Authored by peter.smith on Dec 14 2017, 9:32 AM.

Details

Summary

The PLT sequences that Arm currently uses are what gold and ld.bfd would use when the --long-plt option is used. These long sequences are relatively easy to understand and don't have any restrictions on the displacement between the .plt and the .plt.got. If the maximum displacement between the .plt and the .plt.got is under 128 Megabytes, which is true for the vast majority of Arm executables and shared libraries, we can use a shorter PLT sequence that avoids a load.

This shorter instruction sequence is given in appendix A of ELF for the Arm Architecture (http://infocenter.arm.com/help/topic/com.arm.doc.ihi0044f/IHI0044F_aaelf.pdf). To reproduce the text here:

ADD ip, pc, #-8:PC_OFFSET_27_20: __PLTGOT(X) ; R_ARM_ALU_PC_G0_NC(__PLTGOT(X))
ADD ip, ip, #-4:PC_OFFSET_19_12: __PLTGOT(X) ; R_ARM_ALU_PC_G1_NC(__PLTGOT(X))
LDR pc, [ip, #0:PC_OFFSET_11_0: __PLTGOT(X)]! ; R_ARM_LDR_PC_G2(__PLTGOT(X))

The ADD instructions use the "modified immediate" encoding; an 8-bit immediate is rotated right by an even number of bits. For example 0xNN can be rotated to bits 27:20 with a rotate right of 12, or bits 19:12 by a rotate right of 20. The example in the ABI document uses the "Group Relocations"; these attempt to find the best sequence of modified immediates to represent an arbitrary constant. As the implementation of the group relocations is complex, I've chosen to follow gold and bfd's lead and hard code the rotations so that we can only represent constants of the form 0x0NNNNNNN by:

ADD ip, pc, #0x0NN00000
ADD ip, ip,  #0x000NN000
LDR pc, [ip, #0x00000NNN]!

Other design decisions:

  • I've chosen to padd out the entry to 16-bytes so that the header and the entries are all 16-byte aligned.
  • The previous PLT entries are now available under the --long-plt option.
  • If the offset from the .plt to the .got.plt cannot be encoded we give an error suggesting the use of the --long-plt option.
  • I've updated the existing tests to use --long-plt instead of updating all the tests. I'm quite happy to do this if people prefer.
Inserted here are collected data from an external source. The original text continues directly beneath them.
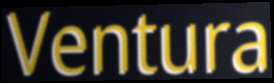
Ventura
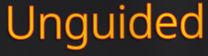
Unguided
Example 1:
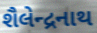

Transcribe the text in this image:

શૈલેન્દ્રનાથ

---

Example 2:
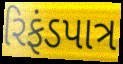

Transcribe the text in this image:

રિફંડપાત્ર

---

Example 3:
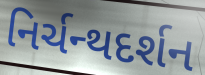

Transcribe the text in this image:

નિર્ચન્થદર્શન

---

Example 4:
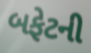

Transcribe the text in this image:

બફેટની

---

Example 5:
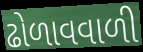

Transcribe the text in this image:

ઢોળાવવાળી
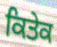
ਕਿਤੇਕ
An alternative implementation using the group relocations is possible. In some cases (when the offset between .plt and .got.plt has zeroes) we could get a longer range. This does make the implementation significantly more complex though. I'm happy to do this as a follow up if there is demand.

Diff Detail

Event Timeline

peter.smith created this revision.Dec 14 2017, 9:32 AM
pcc added a subscriber: pcc.Dec 14 2017, 10:20 AM

Instead of making the behaviour conditional on the flag, could we always emit the long PLT header and then conditionally emit short or long PLTs depending on what the offset is?

In D41246#955551, @pcc wrote:

Instead of making the behaviour conditional on the flag, could we always emit the long PLT header and then conditionally emit short or long PLTs depending on what the offset is?
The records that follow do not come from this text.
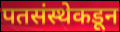
पतसंस्थेकडून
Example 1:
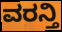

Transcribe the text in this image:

ವರನ್ತಿ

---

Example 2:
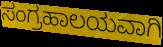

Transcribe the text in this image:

ಸಂಗ್ರಹಾಲಯವಾಗಿ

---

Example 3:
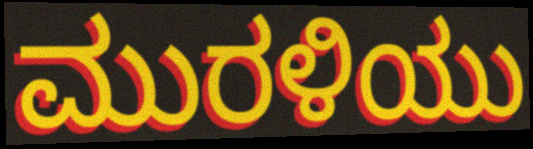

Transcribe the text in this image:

ಮುರಳಿಯು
That sounds like it should work given that the entries are the same size. It would mean the lazy PLT lookup would be a little bit slower, but that is probably a reasonable trade off. Unless anyone has any objections to the idea I'm happy to give that a go tomorrow.
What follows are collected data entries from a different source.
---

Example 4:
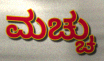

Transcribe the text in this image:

ಮಚ್ಚು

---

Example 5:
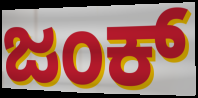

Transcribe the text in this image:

ಜಂಕ್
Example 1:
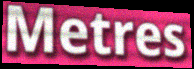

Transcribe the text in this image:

Metres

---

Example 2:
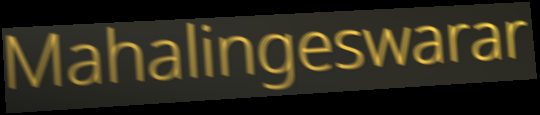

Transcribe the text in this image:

Mahalingeswarar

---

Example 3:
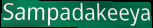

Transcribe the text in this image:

Sampadakeeya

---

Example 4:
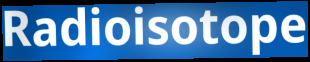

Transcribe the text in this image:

Radioisotope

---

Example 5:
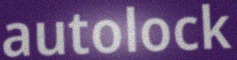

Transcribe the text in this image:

autolock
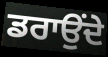
ਡਰਾਉਂਦੇ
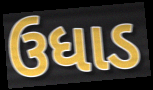
ઉધાડ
ruiu added a comment.Dec 14 2017, 5:37 PM

That sounds like it should work given that the entries are the same size. It would mean the lazy PLT lookup would be a little bit slower, but that is probably a reasonable trade off. Unless anyone has any objections to the idea I'm happy to give that a go tomorrow.

I think pcc's suggestion is a good idea.

I've implemented the suggestion to choose the form of PLT entry based on whether the offset to the .got.plt can be represented by the shorter encoding. To maintain 16-byte alignment of the entries I've increased the size of the header to 32-bytes. As the --long-plt doesn't do anything any more I've updated all the tests to use the new encoding. Apologies for the size of the diff.

This revision was not accepted when it landed; it landed in state Needs Review.Dec 18 2017, 6:47 AM
This revision was automatically updated to reflect the committed changes.